In the case where a change does cause a test to break, then this sends you a useful signal. Tests should only break when some part of the publically observable interface of your code has changed, meaning your refactor includes a potentially breaking change. From there, you can use that broken test to see exactly what use case has been broken and either add backwards compatibility or make an informed choice to proceed with the breaking change. Either way, you can have confidence that you aren’t forgetting about an old feature and blindsiding your users accidentally.

The Unhinged Zone

Unfortunately, I am but a mere man, so I haven’t totally thought this approach out to all its logical conclusions or tried it for all use cases. Here in the Unhinged Zone™,️ I leave all my ramblings as an exercise to the reader.

UI Testing

As I said above, I’ve found that automated testing for GUI applications is particularly diabolical. This is also particularly unfortunate because most of my experience comes from trying to do testing on web apps, the most diabolical of all the GUI apps. In this case, Application tests are mostly out of the question because browser automation is too slow and flaky, and most UI framework components lack a good interface for Interface testing. This leaves Functional tests, which essentially take us back to doing regular TDD with all its problems if we can even find any functions worth testing.

Looking at it through this lens, the lack of an interface of framework components might be the root cause of why web apps are so hard to test.
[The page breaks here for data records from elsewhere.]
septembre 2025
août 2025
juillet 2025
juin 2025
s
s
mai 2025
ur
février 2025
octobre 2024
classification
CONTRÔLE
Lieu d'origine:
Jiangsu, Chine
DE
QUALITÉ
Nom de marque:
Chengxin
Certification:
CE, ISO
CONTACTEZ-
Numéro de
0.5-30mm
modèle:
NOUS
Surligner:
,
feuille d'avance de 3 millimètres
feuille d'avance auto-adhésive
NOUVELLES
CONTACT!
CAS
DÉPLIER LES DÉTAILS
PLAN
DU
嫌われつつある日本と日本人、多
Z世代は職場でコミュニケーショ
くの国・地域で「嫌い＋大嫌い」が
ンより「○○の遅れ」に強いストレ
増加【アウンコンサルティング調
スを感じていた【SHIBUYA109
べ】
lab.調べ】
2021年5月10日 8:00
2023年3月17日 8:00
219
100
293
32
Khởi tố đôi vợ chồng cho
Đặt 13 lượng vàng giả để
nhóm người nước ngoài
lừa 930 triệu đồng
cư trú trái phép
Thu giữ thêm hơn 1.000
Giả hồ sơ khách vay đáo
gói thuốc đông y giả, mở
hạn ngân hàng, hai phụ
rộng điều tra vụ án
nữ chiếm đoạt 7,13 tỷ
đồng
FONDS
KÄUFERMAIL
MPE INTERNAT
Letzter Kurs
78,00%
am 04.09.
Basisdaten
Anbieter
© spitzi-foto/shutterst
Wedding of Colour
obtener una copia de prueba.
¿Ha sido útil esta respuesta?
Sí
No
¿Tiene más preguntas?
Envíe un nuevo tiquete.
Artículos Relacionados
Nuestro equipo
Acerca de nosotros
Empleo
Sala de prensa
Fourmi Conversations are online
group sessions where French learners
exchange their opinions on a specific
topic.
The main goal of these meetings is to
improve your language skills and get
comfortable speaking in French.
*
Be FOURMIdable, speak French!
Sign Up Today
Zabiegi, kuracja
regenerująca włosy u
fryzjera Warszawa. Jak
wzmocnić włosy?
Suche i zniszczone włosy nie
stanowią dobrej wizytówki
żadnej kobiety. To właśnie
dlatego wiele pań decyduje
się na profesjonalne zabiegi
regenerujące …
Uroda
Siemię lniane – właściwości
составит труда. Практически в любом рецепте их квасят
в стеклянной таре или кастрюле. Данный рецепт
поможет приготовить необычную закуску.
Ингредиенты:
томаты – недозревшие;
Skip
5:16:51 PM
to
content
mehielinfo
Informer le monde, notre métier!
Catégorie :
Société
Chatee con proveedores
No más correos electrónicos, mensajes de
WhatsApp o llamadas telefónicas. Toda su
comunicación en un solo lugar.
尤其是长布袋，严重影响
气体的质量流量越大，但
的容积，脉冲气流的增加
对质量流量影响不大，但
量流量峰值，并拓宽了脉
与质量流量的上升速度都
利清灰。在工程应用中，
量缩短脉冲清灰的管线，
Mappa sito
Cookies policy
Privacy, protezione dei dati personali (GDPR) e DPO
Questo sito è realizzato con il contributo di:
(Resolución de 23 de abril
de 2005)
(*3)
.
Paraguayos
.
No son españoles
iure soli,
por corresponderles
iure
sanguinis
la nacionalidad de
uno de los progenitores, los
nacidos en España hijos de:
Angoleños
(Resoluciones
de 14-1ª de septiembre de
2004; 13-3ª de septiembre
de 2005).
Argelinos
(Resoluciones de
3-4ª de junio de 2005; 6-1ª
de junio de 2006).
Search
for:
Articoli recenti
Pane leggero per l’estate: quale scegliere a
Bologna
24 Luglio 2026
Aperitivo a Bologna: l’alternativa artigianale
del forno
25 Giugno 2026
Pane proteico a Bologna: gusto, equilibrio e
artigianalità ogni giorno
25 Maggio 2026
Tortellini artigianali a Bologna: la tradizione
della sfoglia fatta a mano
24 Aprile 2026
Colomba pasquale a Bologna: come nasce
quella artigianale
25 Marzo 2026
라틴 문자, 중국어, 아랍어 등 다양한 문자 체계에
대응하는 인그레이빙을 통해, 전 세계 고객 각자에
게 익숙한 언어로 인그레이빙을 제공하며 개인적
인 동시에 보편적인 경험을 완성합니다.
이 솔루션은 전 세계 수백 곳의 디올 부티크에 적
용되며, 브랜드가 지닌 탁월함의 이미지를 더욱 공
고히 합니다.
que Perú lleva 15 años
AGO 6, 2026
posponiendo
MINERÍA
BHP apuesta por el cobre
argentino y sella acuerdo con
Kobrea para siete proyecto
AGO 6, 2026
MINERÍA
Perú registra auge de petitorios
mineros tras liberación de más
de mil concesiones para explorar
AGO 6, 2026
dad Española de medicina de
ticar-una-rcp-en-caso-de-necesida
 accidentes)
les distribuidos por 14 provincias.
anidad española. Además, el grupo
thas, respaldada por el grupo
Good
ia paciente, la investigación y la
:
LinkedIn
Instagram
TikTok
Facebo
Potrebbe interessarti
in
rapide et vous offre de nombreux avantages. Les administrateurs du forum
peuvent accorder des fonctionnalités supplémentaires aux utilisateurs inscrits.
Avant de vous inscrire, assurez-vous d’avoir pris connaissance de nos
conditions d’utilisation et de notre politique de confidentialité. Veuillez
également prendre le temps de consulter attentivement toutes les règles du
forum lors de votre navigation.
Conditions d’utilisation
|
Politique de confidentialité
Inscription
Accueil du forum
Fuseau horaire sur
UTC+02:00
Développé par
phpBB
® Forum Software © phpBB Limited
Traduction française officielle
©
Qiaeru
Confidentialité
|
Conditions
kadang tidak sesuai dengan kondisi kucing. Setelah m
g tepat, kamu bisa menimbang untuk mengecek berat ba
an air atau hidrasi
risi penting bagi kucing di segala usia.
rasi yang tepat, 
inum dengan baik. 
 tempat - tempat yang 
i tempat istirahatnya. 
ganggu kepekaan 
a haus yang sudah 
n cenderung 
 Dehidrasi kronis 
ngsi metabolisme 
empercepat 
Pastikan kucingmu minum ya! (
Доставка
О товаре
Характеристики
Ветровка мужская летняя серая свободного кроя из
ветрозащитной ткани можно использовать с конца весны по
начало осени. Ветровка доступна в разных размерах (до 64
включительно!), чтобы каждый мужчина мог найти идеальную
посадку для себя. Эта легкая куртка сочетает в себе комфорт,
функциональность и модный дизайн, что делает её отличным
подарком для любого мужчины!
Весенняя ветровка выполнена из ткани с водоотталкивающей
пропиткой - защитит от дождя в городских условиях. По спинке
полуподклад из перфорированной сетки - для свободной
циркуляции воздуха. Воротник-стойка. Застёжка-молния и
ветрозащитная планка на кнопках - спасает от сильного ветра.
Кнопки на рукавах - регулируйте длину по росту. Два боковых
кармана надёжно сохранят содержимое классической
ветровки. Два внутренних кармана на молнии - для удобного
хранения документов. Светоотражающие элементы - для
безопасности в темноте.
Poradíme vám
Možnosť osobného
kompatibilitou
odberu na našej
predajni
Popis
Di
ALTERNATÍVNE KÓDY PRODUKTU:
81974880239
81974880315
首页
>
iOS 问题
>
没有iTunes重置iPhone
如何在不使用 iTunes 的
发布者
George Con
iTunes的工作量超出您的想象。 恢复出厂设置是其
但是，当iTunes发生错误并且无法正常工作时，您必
There’s no strong behavioural contract between any collection of components. Instead, its contract is with the framework, i.e. it gives the component props and state, and in return, the component gives back a child component tree. Ideally, we’d have some kind of interface where we can feed the component user actions and it could feed us back state changes independent of its rendering logic. I don’t really understand functional reactive programming or the Elm architecture, but something like that sounds a lot like how I would imagine that those things work. Otherwise, maybe what we need is a child component tree that is slightly more abstracted from the DOM so testing code can interact with it at a higher level.

It also occurs to me that the problems I have seen with Application testing using browser automation are either skill issues or tooling issues. On the skill side, I could imagine a good practice of tagging all the relevant UI components with data attributes so the test can find them in an implementation-agnostic way, along with some stripped-down, test-only routes might take a lot of the edge off. It would also be nice if headless chrome wasn’t so slow and flakey.

Issues of scale

In translating E2E into Application tests, we do lose a little bit of top-end. In particular, E2E tests can include tests that span multiple applications, in the case where your application might involve multiple servers to handle a particular job, for example. I don’t have much experience writing automated tests at this scale, but I would find it very aesthetically pleasing if the solution was just to extend the pyramid up a level. So we have something like a testing server, which talks to the servers under test using their public communication channels, for example, a message queue. I can’t imagine having too many tests like that would be very fast or ergonomic, so I’d probably put those in the “use sparingly” bucket as well.